■ **Work request**: Write out word for word each line from the top of the material through the line that has "Động đất ở Nhật". Pictures do not go in.
------------------------------------------------------------------------
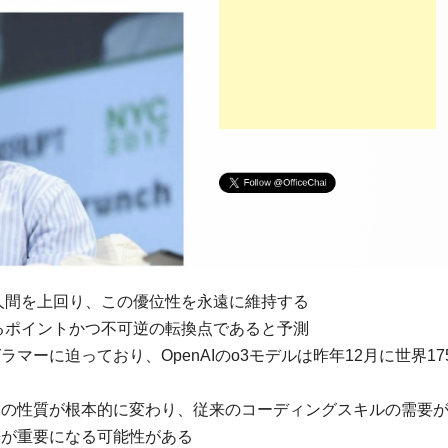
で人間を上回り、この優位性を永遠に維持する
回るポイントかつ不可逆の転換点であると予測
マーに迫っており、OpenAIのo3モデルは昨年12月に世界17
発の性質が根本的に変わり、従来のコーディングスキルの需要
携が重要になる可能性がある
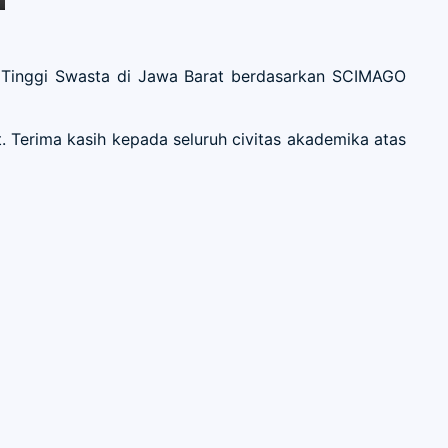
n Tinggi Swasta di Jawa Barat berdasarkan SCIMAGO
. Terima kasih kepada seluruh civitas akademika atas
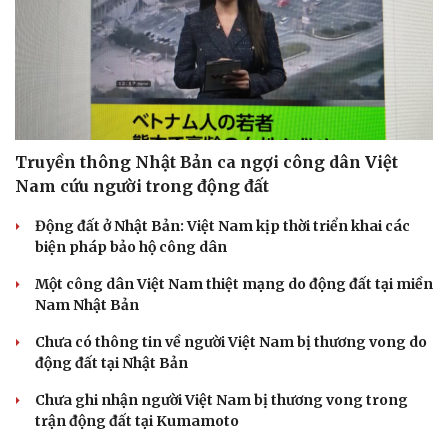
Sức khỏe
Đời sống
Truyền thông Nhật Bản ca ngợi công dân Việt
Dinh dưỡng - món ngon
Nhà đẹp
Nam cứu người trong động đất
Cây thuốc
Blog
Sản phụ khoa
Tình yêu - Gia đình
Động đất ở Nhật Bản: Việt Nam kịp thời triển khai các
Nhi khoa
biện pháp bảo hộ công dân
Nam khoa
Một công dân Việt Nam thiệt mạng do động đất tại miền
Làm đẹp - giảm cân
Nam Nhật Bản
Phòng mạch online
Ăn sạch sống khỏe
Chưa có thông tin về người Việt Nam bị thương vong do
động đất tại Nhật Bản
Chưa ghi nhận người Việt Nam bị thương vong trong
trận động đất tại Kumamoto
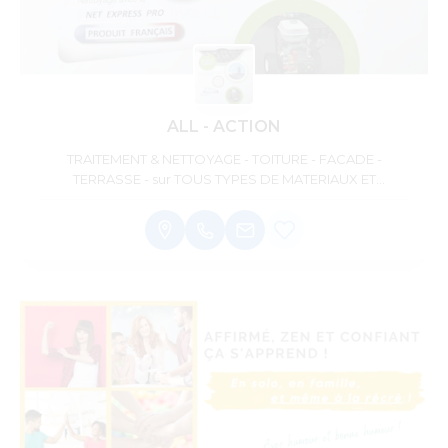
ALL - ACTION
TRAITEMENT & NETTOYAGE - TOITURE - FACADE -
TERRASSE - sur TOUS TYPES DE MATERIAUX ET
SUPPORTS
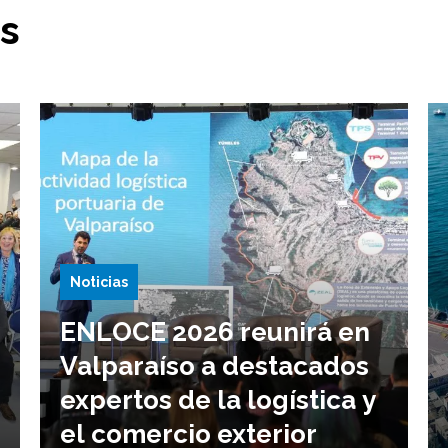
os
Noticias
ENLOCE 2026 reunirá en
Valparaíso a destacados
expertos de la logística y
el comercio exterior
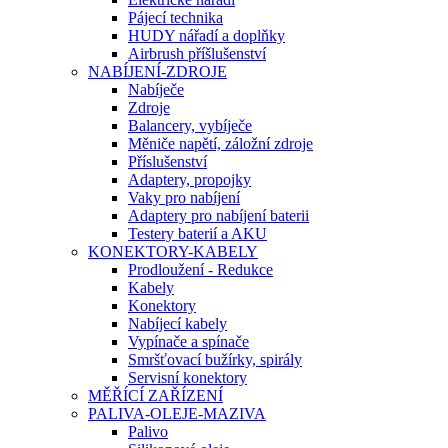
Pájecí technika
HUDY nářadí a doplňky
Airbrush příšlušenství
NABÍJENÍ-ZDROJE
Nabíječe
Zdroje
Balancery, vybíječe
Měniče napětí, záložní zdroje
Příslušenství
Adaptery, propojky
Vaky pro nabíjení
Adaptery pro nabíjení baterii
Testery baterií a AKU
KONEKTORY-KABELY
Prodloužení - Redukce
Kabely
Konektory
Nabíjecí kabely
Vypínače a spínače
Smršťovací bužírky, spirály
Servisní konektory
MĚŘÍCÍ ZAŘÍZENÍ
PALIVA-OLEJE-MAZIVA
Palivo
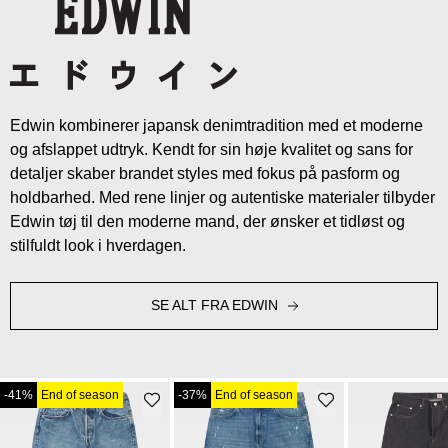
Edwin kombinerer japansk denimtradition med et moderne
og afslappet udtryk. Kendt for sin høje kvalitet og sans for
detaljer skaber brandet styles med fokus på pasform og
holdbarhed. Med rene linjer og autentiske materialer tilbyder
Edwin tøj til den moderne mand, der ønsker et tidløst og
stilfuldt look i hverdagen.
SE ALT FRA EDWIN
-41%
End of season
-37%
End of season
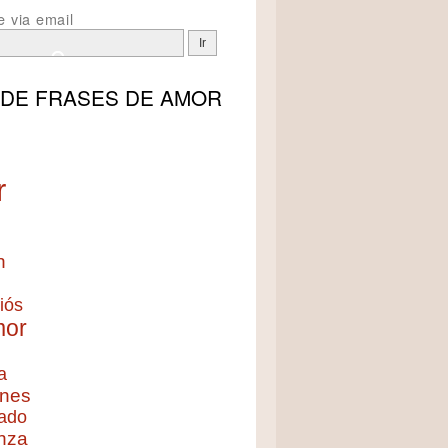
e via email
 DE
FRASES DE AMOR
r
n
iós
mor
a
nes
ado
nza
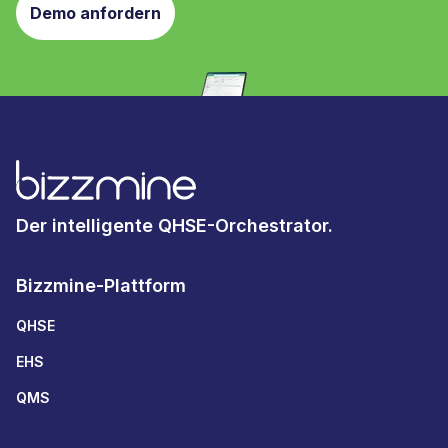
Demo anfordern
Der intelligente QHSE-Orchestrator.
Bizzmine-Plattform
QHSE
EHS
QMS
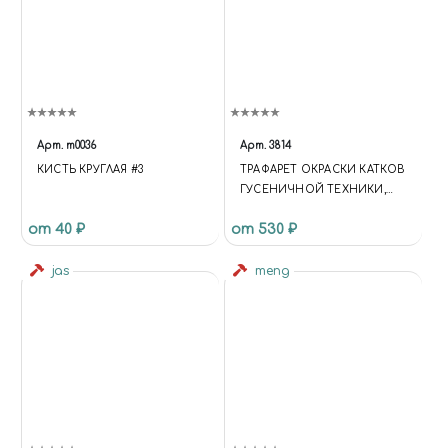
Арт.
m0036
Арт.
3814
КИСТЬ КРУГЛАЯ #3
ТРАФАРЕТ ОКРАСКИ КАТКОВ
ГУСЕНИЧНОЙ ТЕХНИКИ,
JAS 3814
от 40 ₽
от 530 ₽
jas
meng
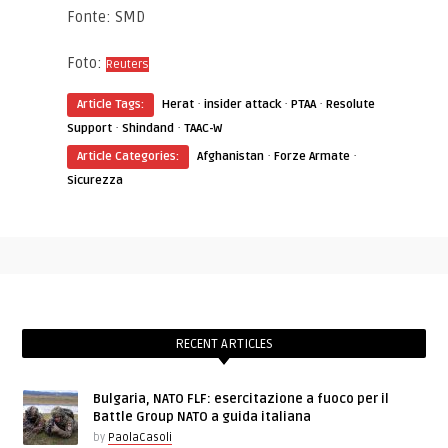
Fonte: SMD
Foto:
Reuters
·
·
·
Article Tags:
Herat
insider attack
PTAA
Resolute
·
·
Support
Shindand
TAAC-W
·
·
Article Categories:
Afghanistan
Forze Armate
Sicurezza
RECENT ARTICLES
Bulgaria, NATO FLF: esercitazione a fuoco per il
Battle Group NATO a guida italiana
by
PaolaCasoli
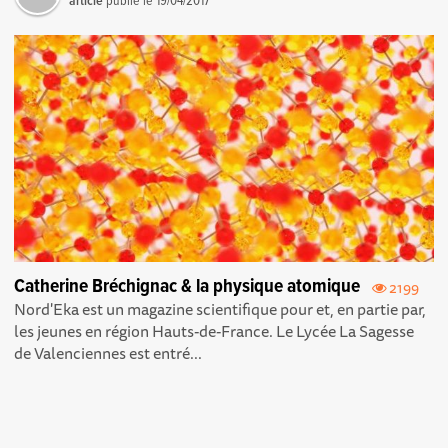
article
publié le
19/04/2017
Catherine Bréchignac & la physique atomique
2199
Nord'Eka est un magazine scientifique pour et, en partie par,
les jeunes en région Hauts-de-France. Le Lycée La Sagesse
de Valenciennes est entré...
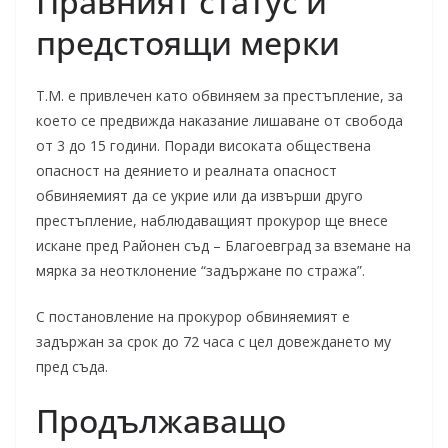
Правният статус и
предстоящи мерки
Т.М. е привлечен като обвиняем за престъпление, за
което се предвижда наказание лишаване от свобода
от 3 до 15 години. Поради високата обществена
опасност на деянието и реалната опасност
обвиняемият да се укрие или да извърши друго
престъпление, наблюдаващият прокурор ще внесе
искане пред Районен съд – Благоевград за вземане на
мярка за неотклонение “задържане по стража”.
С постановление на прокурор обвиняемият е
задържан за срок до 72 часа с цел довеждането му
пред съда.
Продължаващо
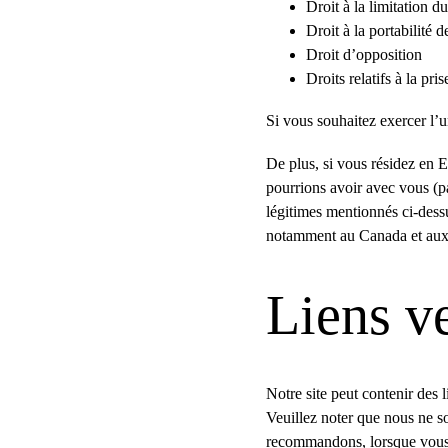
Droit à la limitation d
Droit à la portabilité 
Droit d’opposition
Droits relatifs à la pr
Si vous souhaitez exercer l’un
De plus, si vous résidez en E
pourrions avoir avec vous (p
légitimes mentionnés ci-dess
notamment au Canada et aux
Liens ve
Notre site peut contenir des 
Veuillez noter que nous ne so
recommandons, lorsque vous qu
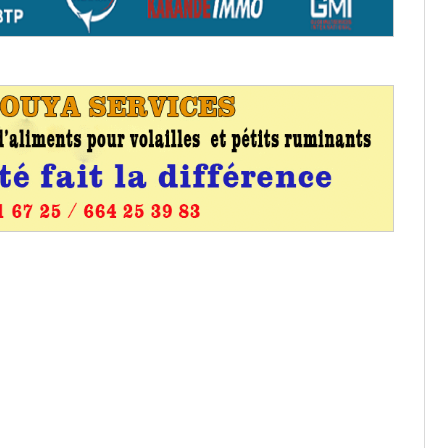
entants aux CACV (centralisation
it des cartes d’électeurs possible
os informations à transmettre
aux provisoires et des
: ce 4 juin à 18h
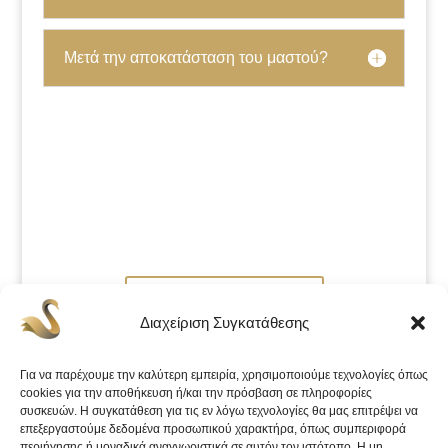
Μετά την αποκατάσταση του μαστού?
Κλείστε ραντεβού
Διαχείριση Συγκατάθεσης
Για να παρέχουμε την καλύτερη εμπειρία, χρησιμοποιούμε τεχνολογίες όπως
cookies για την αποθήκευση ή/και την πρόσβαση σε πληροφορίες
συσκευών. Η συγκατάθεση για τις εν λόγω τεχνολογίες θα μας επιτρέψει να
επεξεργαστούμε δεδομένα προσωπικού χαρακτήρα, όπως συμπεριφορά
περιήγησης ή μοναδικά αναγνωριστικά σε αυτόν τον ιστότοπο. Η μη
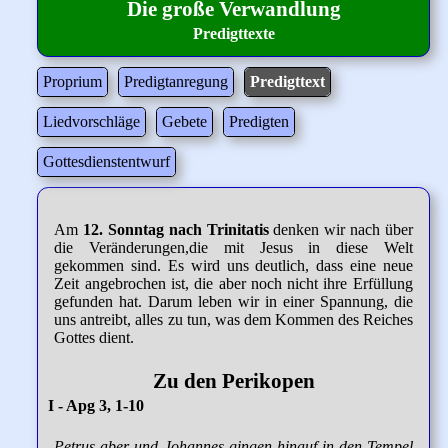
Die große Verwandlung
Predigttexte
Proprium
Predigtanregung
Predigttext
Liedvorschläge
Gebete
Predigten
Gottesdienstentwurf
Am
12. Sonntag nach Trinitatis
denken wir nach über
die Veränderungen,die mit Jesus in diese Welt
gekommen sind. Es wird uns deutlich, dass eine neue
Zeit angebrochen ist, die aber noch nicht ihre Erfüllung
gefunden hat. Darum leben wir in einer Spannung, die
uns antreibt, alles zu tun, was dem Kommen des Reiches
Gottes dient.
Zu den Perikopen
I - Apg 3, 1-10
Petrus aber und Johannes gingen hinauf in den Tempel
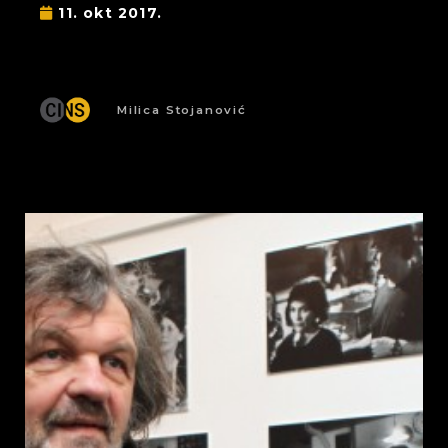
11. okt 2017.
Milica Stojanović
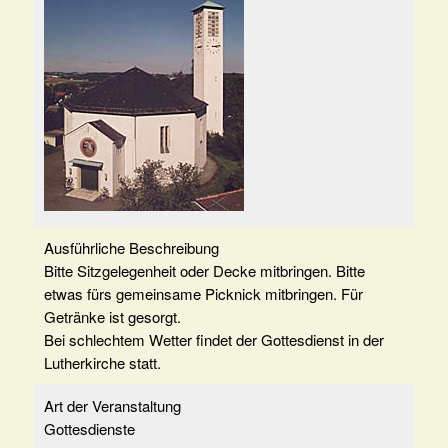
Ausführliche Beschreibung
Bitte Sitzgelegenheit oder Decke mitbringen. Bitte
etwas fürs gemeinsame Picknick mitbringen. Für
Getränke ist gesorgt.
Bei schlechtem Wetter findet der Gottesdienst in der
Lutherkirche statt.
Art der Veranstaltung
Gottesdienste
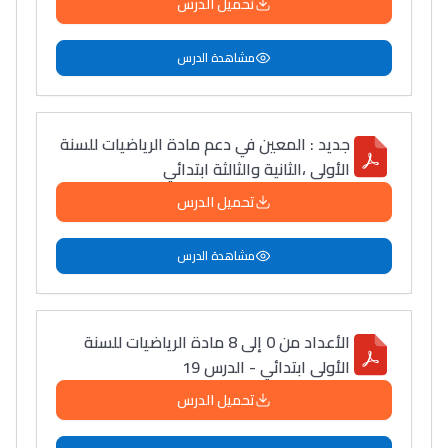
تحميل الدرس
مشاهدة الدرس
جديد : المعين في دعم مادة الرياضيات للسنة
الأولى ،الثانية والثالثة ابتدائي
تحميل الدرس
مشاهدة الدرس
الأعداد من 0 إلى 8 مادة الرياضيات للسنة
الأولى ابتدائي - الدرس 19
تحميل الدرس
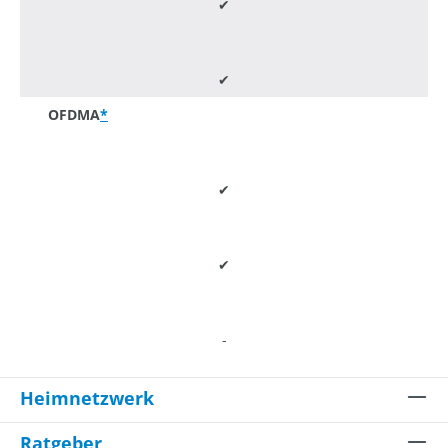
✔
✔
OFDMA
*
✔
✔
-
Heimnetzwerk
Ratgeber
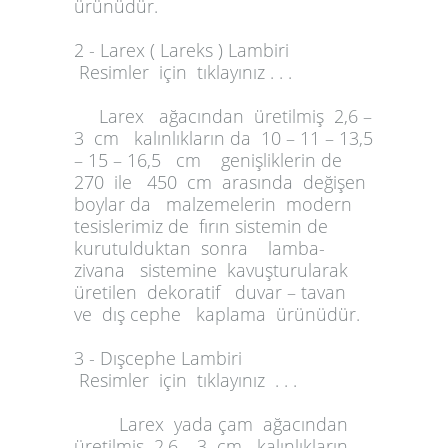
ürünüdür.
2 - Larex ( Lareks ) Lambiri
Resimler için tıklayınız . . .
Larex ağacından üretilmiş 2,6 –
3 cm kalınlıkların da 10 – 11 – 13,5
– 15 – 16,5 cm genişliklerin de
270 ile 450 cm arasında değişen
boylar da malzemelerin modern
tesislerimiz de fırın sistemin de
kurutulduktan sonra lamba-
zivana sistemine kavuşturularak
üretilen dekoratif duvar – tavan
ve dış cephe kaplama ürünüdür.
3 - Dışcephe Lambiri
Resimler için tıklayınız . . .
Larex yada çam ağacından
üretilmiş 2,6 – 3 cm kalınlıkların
------------------------------------------------------------------------
■ **Written reply**:
で人間を上回り、この優位性を永遠に維持する
回るポイントかつ不可逆の転換点であると予測
マーに迫っており、OpenAIのo3モデルは昨年12月に世界17
発の性質が根本的に変わり、従来のコーディングスキルの需要
携が重要になる可能性がある
n Tinggi Swasta di Jawa Barat berdasarkan SCIMAGO
. Terima kasih kepada seluruh civitas akademika atas
Sức khỏe
Đời sống
Truyền thông Nhật Bản ca ngợi công dân Việt
Dinh dưỡng - món ngon
Nhà đẹp
Nam cứu người trong động đất
Cây thuốc
Blog
Sản phụ khoa
Tình yêu - Gia đình
Động đất ở Nhật Bản: Việt Nam kịp thời triển khai các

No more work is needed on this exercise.